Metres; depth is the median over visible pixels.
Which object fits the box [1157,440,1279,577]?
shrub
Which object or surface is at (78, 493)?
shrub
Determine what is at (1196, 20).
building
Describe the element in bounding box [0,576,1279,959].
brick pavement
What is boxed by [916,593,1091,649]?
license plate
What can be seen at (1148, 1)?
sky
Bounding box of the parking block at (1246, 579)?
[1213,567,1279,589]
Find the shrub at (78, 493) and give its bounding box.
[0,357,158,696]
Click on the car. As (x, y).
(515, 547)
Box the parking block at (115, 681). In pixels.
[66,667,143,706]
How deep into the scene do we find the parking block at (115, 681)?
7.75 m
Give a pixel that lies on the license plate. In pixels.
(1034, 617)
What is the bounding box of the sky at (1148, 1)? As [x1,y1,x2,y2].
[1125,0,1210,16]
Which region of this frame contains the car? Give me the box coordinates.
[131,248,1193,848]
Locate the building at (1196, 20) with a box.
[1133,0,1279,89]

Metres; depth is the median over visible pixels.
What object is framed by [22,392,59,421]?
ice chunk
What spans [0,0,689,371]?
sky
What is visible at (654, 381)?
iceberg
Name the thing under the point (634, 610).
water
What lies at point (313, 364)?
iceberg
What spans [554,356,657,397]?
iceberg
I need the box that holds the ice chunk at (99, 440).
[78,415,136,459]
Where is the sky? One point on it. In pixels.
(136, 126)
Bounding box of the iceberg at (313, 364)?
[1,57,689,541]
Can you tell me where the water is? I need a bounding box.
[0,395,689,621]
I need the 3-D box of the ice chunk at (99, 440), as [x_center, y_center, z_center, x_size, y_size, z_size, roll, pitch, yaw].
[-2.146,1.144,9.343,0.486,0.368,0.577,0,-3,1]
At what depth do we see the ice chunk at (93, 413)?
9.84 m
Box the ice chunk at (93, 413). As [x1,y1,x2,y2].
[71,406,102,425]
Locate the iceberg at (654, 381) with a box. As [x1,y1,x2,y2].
—————
▸ **WORK TASK**
Every record must be set down again exactly.

▸ **EXERCISE RESULT**
Metres; depth is the median over visible pixels.
Which object fits the box [1157,440,1279,577]?
shrub
Which object or surface is at (78, 493)?
shrub
Determine what is at (1196, 20).
building
Describe the element in bounding box [0,576,1279,959].
brick pavement
What is boxed by [916,593,1091,649]?
license plate
What can be seen at (1148, 1)?
sky
Bounding box of the parking block at (1246, 579)?
[1213,567,1279,589]
Find the shrub at (78, 493) and give its bounding box.
[0,357,158,696]
Click on the car. As (x, y).
(515, 547)
Box the parking block at (115, 681). In pixels.
[66,667,143,706]
How deep into the scene do we find the parking block at (115, 681)?
7.75 m
Give a pixel that lies on the license plate. In pixels.
(1034, 617)
What is the bounding box of the sky at (1148, 1)? As [x1,y1,x2,y2].
[1125,0,1210,16]
Which region of this frame contains the car? Give me the box coordinates.
[131,248,1193,848]
Locate the building at (1196, 20) with a box.
[1133,0,1279,89]

Metres; depth is the median over visible pixels.
What object is framed by [22,392,59,421]?
ice chunk
What spans [0,0,689,371]?
sky
What is visible at (654, 381)?
iceberg
Name the thing under the point (634, 610).
water
What lies at point (313, 364)?
iceberg
What spans [554,356,657,397]?
iceberg
I need the box that holds the ice chunk at (99, 440).
[78,415,136,459]
Where is the sky? One point on it. In pixels.
(136, 126)
Bounding box of the iceberg at (313, 364)?
[1,57,689,541]
Can you tell me where the water is? I need a bounding box.
[0,395,689,621]
I need the 3-D box of the ice chunk at (99, 440), as [x_center, y_center, z_center, x_size, y_size, z_size, roll, pitch, yaw].
[-2.146,1.144,9.343,0.486,0.368,0.577,0,-3,1]
At what depth do we see the ice chunk at (93, 413)?
9.84 m
Box the ice chunk at (93, 413). As [x1,y1,x2,y2].
[71,406,102,425]
Locate the iceberg at (654, 381) with a box. As [x1,y1,x2,y2].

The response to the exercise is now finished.